Activity:
Give back every entry exactly; drop the pictures.

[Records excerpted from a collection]
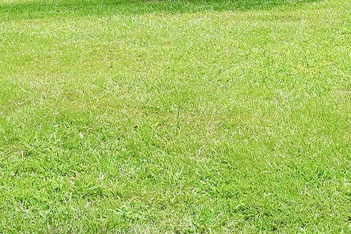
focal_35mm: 94
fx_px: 917
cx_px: 201
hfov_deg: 21.7
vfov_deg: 13.9
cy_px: -82
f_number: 7.1
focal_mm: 10
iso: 100
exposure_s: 1/100
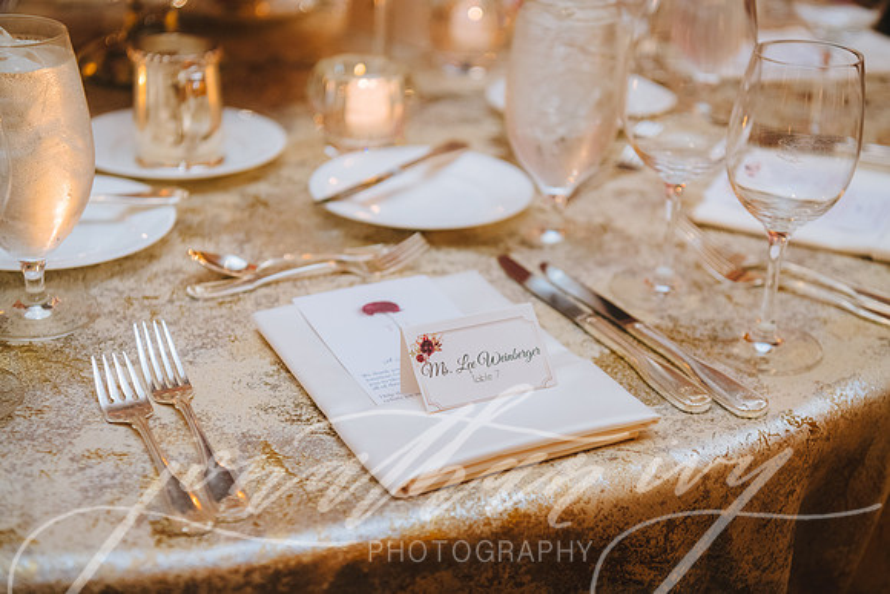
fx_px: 1286
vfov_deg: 26.0
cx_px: 445
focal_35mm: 52
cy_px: 297
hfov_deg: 38.2
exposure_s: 1/60
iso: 2000
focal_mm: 52
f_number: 3.5
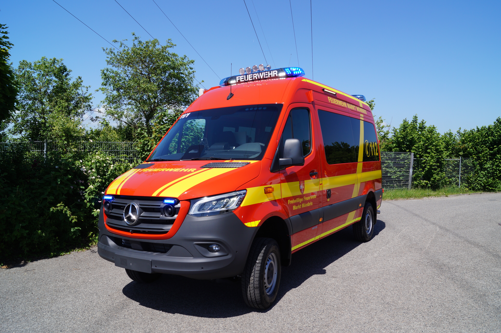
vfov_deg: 47.9
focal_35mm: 27
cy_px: 166
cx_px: 250
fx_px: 375
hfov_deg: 67.4
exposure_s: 1/200
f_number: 10
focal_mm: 18
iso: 100
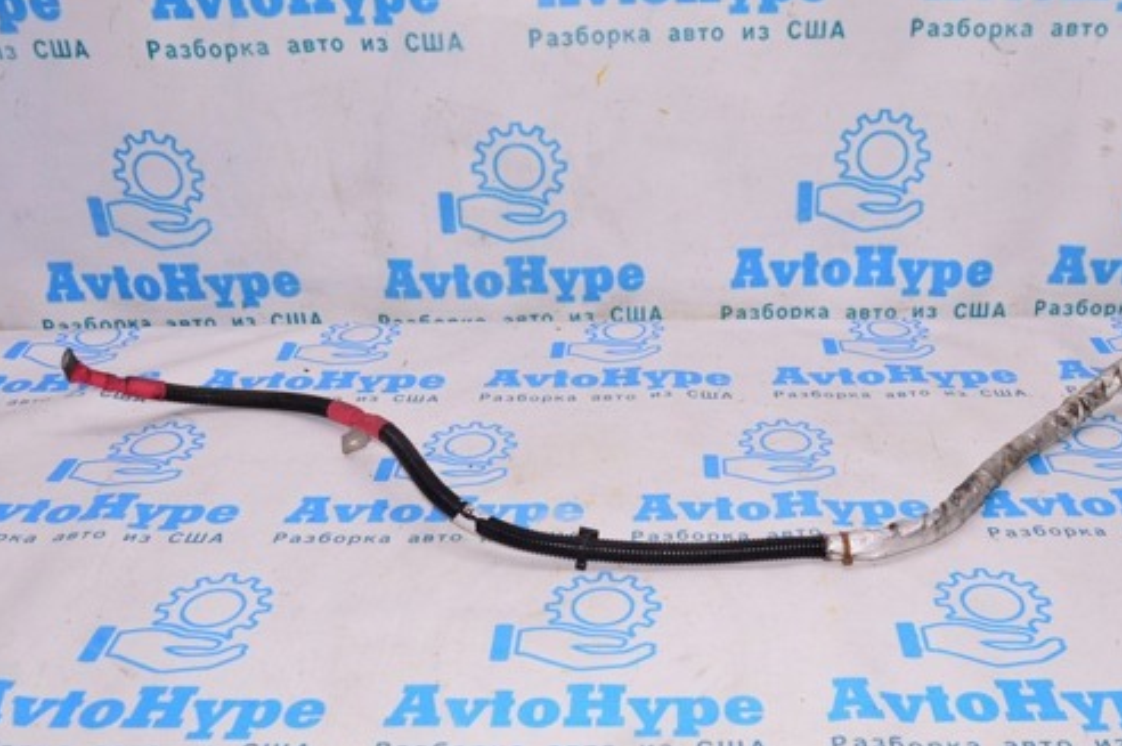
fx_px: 1214
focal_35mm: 39
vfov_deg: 34.1
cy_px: 373
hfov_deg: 49.3
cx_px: 670
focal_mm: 20
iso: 1600
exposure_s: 1/200
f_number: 8
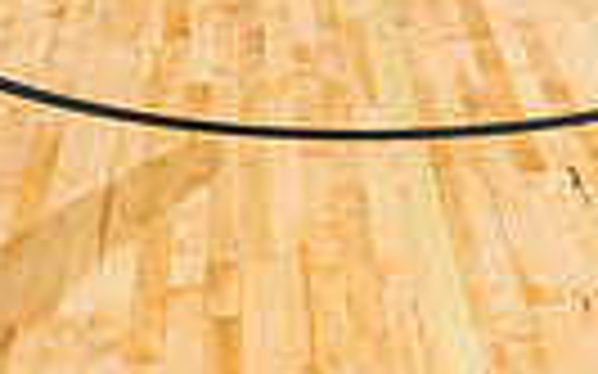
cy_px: -622
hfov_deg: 18.9
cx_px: 409
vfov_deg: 9.9
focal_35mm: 110
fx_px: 1792
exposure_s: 1/250
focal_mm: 32
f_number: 7.1
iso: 250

Exercise solution:
focal_35mm: 94
fx_px: 917
cx_px: 201
hfov_deg: 21.7
vfov_deg: 13.9
cy_px: -82
f_number: 7.1
focal_mm: 10
iso: 100
exposure_s: 1/100
fx_px: 1286
vfov_deg: 26.0
cx_px: 445
focal_35mm: 52
cy_px: 297
hfov_deg: 38.2
exposure_s: 1/60
iso: 2000
focal_mm: 52
f_number: 3.5
vfov_deg: 47.9
focal_35mm: 27
cy_px: 166
cx_px: 250
fx_px: 375
hfov_deg: 67.4
exposure_s: 1/200
f_number: 10
focal_mm: 18
iso: 100
fx_px: 1214
focal_35mm: 39
vfov_deg: 34.1
cy_px: 373
hfov_deg: 49.3
cx_px: 670
focal_mm: 20
iso: 1600
exposure_s: 1/200
f_number: 8
cy_px: -622
hfov_deg: 18.9
cx_px: 409
vfov_deg: 9.9
focal_35mm: 110
fx_px: 1792
exposure_s: 1/250
focal_mm: 32
f_number: 7.1
iso: 250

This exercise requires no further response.